Le stade de demain est un quartier de la ville. Conçu comme un fragment de la ville et non comme un ghetto du sport et du spectacle, il génère de la vitalité, attire et pacifie. Il s’épaissit et se densifie pour mieux répondre aux exigences des usagers : proximité, diversité, accessibilité, mixité. Il devient quartier. Naturellement durable et écologique, le stade est aimable et aimé. Plus attractif, pensé comme un véritable éco-quartier.

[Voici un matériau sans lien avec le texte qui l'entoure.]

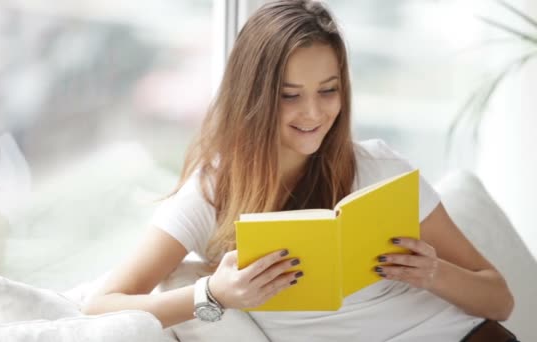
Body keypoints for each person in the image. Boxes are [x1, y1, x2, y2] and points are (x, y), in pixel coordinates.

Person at [83, 1, 515, 340]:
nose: (313, 113)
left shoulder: (380, 168)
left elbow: (499, 299)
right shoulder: (213, 193)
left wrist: (434, 274)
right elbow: (99, 306)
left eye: (328, 91)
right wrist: (212, 294)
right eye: (290, 95)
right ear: (253, 95)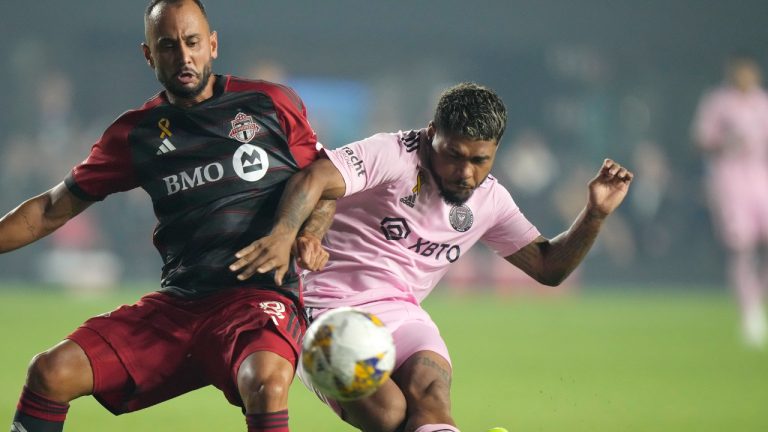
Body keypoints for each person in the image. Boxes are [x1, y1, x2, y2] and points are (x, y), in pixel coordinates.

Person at [1, 1, 333, 431]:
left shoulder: (268, 103)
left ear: (212, 45)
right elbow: (49, 209)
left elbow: (326, 181)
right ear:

Le stade de demain est bien desservi. Le stade et son quartier font partie de la ville. Le spectateur ne prend plus sa voiture, il utilise les transports en commun. L’objectif est de se dire : j’y vais facilement, j’en repars facilement.

Le stade de demain est un lieu de vie permanent. Hier il attirait ses spectateurs puis les expulsait dans une certaine urgence.

Le stade de demain est un espace public bien desservi multifonctionnel, écologique et durable, lieu de vie permanent, populaire, mythique. C’est une fenêtre sur le monde.